-- Start of Document text --
= Larry Shaw (politician) =

American politician

Larry Shaw is a Democratic member of the North Carolina General Assembly representing the state's twenty-first Senate district, including constituents in Cumberland County from 1995 to 2011. A corporate executive from Fayetteville, North Carolina, Shaw is currently serving in his seventh term in the North Carolina Senate. Previously, he served one term in the North Carolina House of Representatives. In 2010, Shaw announced that he would not seek re-election.

Shaw was the highest-ranking Muslim elected official in the United States until the election of Keith Ellison to represent Minnesota's 5th congressional district.

Shaw also served on the National Board of Council on American-Islamic Relations (CAIR). He became chairman of the board in 2009.
In 2010 he became the host of an internet radio show on American Muslim 360 that is regularly scheduled for Tuesday evenings. The show is focused on current events and real world topics.
-- End of Document text --
Challenge a
Retype the article about Larry Shaw word for word between "American politician" and "board in 2009.", inclusive.
The article and the rows after it have nothing to do with each other.
-- Start of Records for this task --
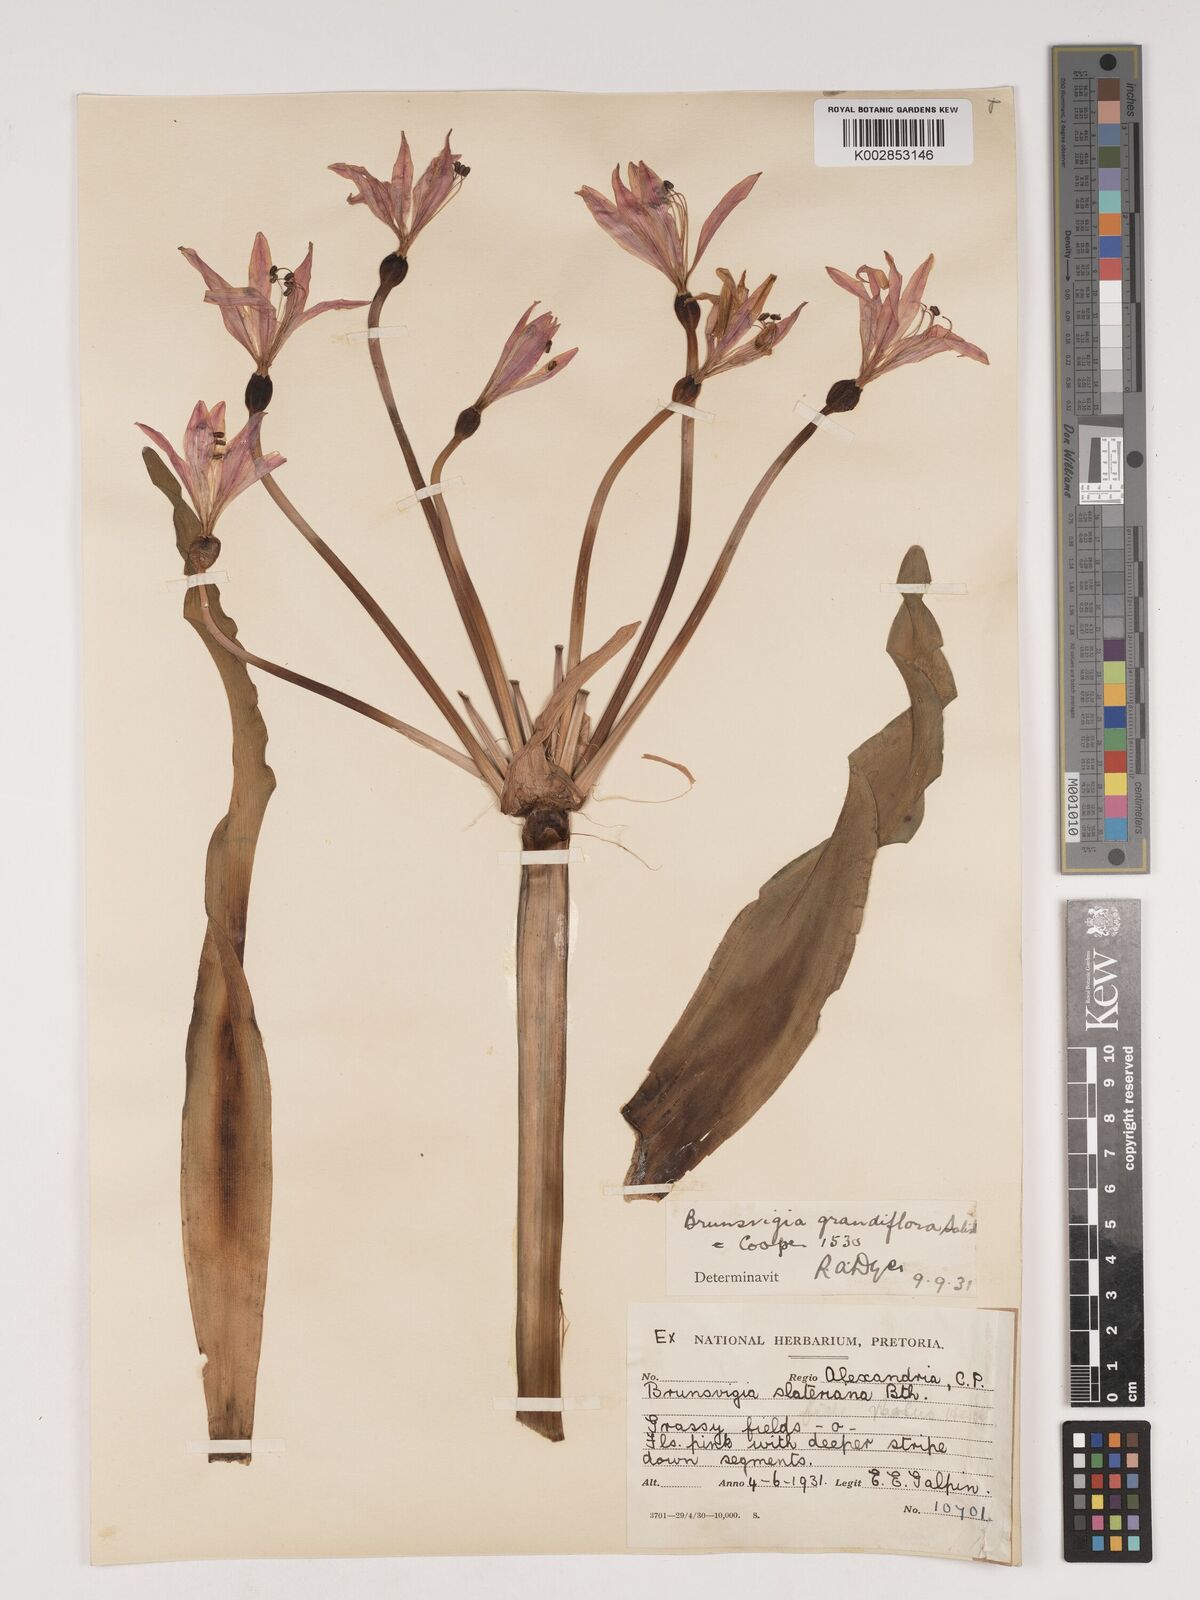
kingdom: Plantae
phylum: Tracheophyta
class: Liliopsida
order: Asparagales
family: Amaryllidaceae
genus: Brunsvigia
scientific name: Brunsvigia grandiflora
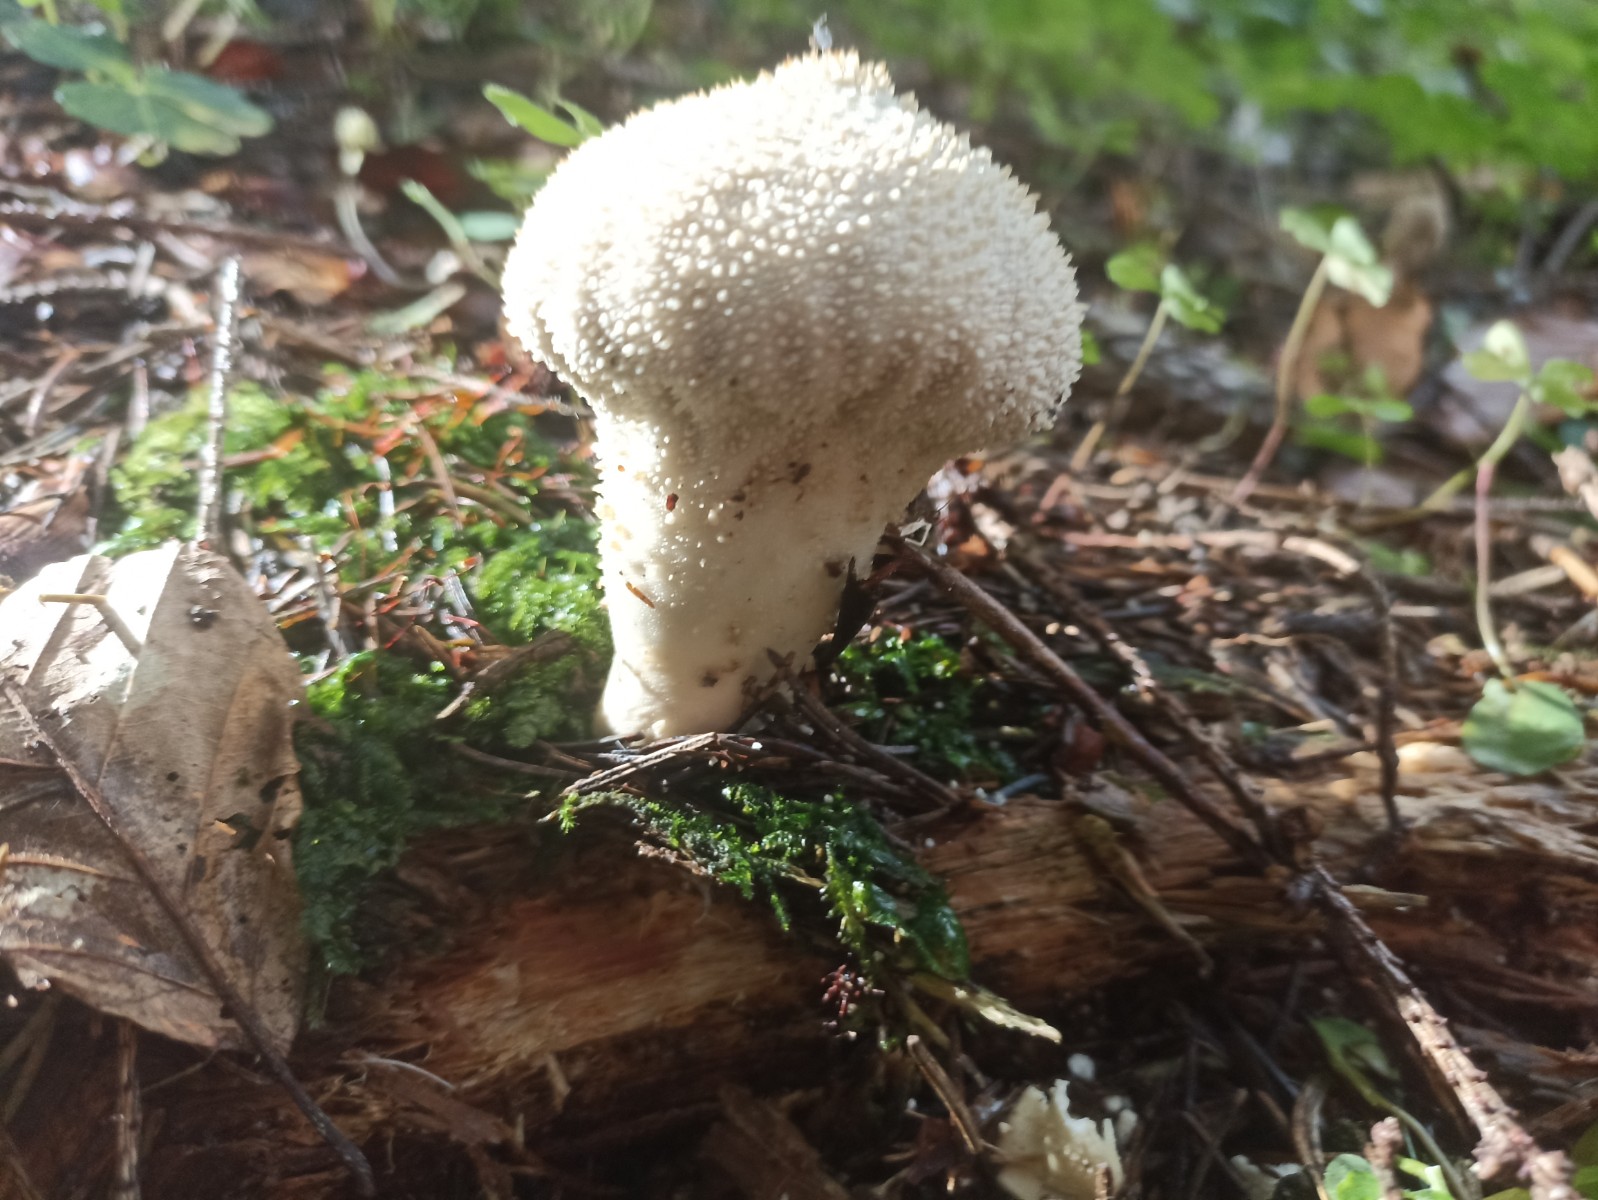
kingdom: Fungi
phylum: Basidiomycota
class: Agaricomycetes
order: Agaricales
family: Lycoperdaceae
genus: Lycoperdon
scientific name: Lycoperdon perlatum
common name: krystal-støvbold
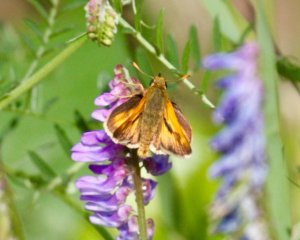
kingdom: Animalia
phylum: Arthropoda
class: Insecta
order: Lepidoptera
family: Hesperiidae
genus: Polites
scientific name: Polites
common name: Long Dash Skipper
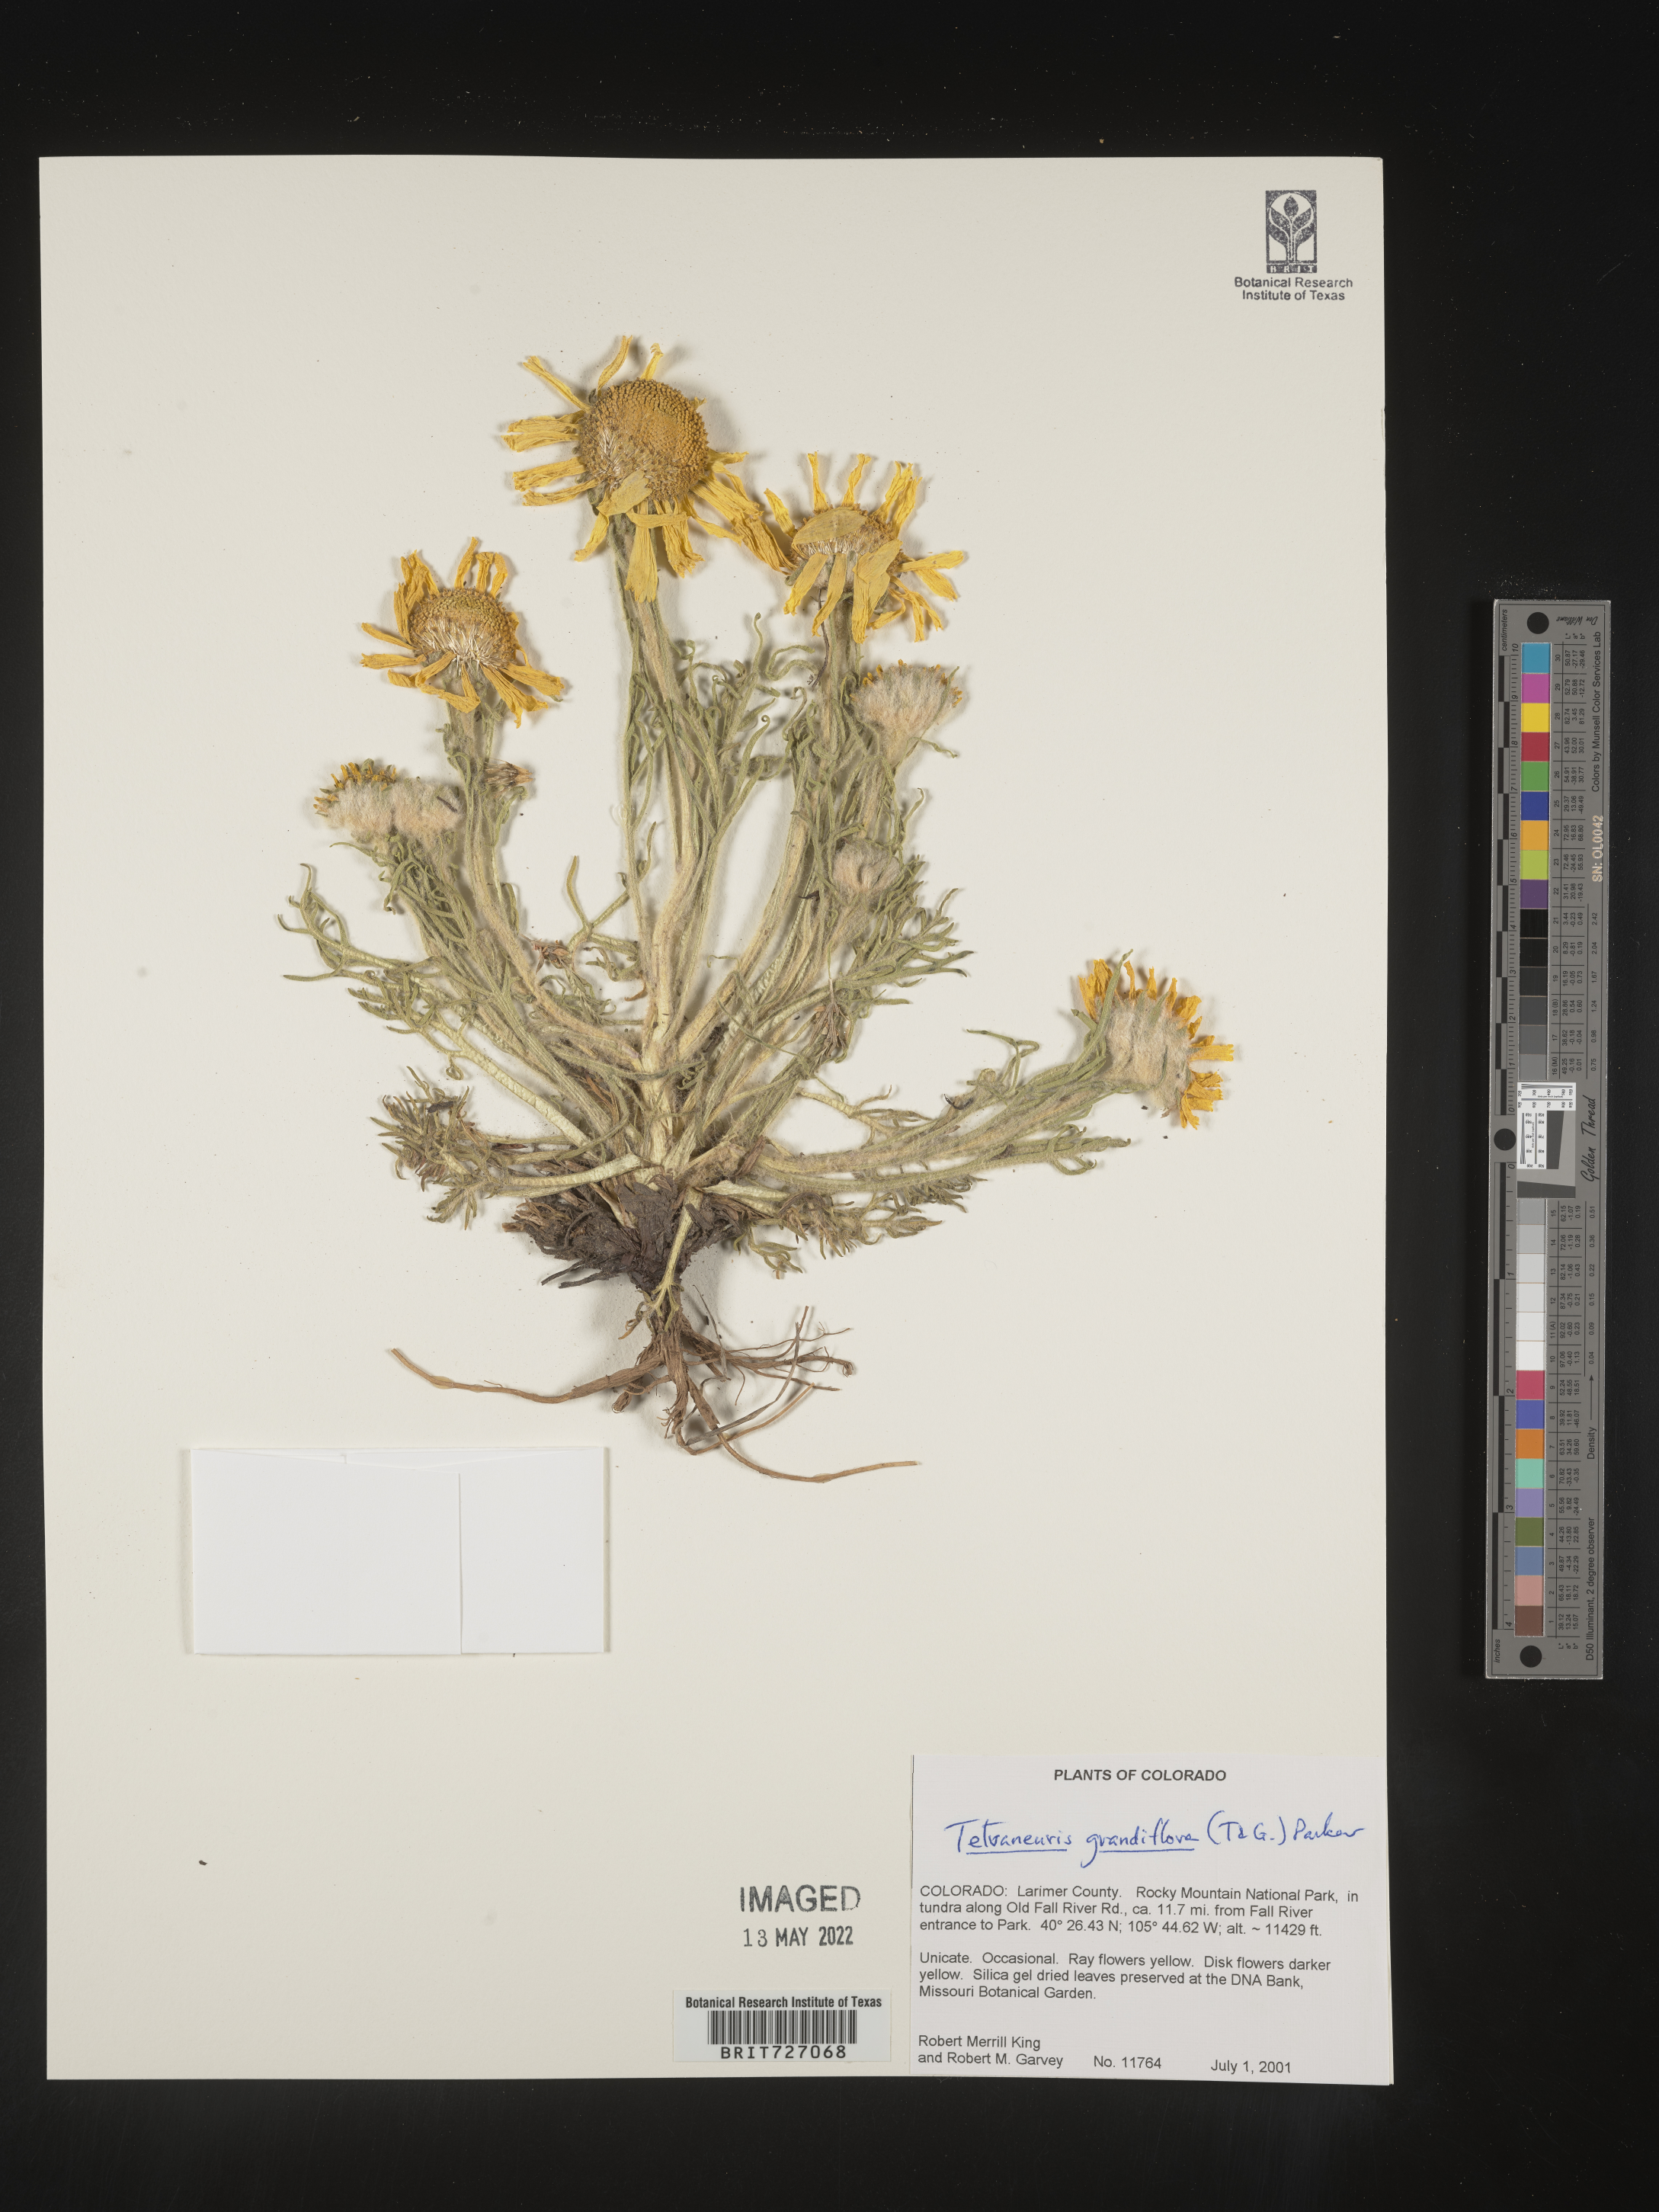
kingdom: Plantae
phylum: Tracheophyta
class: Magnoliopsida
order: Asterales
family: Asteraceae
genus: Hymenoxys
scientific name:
-- End of Records for this task --
Challenge b
Repeat the rows word for word, from the line holding "common name: Long Dash Skipper" through the last line of the rows, inclusive. Leave out the pictures.

Correct result a
American politician

Larry Shaw is a Democratic member of the North Carolina General Assembly representing the state's twenty-first Senate district, including constituents in Cumberland County from 1995 to 2011. A corporate executive from Fayetteville, North Carolina, Shaw is currently serving in his seventh term in the North Carolina Senate. Previously, he served one term in the North Carolina House of Representatives. In 2010, Shaw announced that he would not seek re-election.

Shaw was the highest-ranking Muslim elected official in the United States until the election of Keith Ellison to represent Minnesota's 5th congressional district.

Shaw also served on the National Board of Council on American-Islamic Relations (CAIR). He became chairman of the board in 2009.

Correct result b
common name: Long Dash Skipper
kingdom: Plantae
phylum: Tracheophyta
class: Magnoliopsida
order: Asterales
family: Asteraceae
genus: Hymenoxys
scientific name:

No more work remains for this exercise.